Growth of adaptive networks in a modified diffusion-limited-aggregation model

Abstract

Adaptive-network growth has been obtained by a diffusion-limited-aggregation model in which particles of the cluster that do not connect active regions (regions in which deposition is occurring) to the seed or origin of the cluster are removed from the cluster. In the computer simulation of this model, the accumulated ‘‘score’’ associated with each of the ${\mathit{N}}_{\mathit{b}}$ particles connecting a deposited particle to the seed is increased by 1/${\mathit{N}}_{\mathit{b}}$ when the particle is added.
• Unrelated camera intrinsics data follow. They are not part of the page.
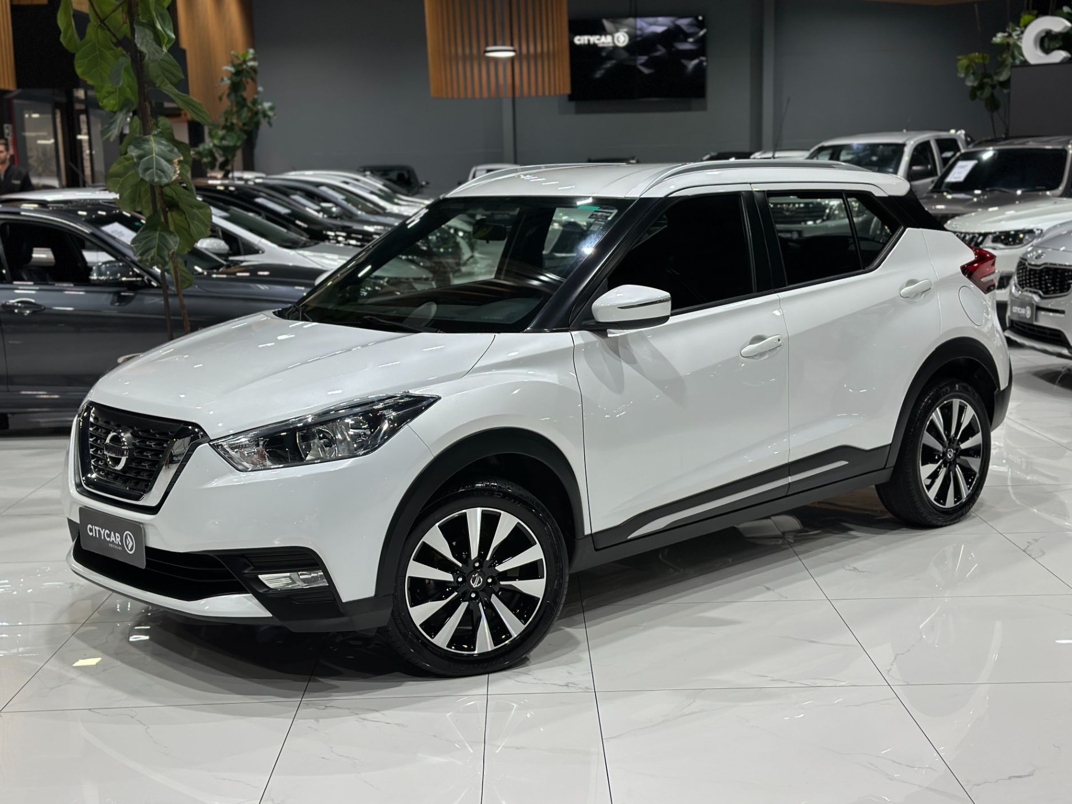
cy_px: 406
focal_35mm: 49
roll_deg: +1.4
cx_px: 539
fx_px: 1518
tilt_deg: -9.8
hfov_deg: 38.9
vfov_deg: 29.7
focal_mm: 6.86
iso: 125
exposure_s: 1/120
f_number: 1.78
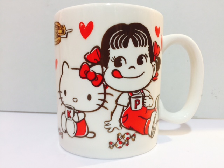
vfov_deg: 48.2
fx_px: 188
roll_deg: -1.8
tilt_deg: -0.1
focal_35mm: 29
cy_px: 84
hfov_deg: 61.7
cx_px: 112
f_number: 2.2
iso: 100
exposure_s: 1/33
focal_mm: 4.15
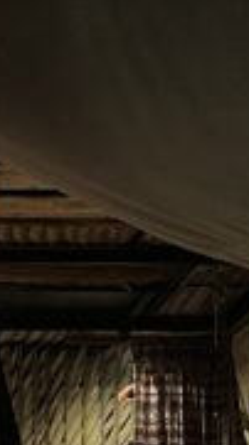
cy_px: 255
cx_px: -108
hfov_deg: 7.4
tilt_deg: +12.0
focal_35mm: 161
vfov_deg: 13.4
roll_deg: +0.0
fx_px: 1893
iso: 250
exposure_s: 1/50
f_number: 1.6
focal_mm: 5.1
At the same time, the scores of all particles in the cluster are decreased by an amount 1/${\mathit{N}}_{\mathit{m}}$, which is a parameter of the model. Particles with scores less than zero are then removed from the cluster. This model leads to the formation of clusters that reach a stationary state in which the cluster size s(t) fluctuates about a constant value controlled by the parameter ${\mathit{N}}_{\mathit{m}}$. The number of particles N(r) within a distance r from the seed is given by N(r)∼${\mathit{r}}^{\gamma }$, where the exponent (fractal dimensionality) γ≃1.25. The scaling of the cluster size with ${\mathit{N}}_{\mathit{m}}$ is described by s¯(t)=${\mathit{N}}_{\mathit{m}}^{\nu }$f(t/${\mathit{N}}_{\mathit{m}}^{\nu }$), where t is the time (number of particles that have contacted the cluster). The exponent ν has a value of about 0.75. The score of each surviving particle is a measure μ(r) that also exhibits interesting scaling behavior.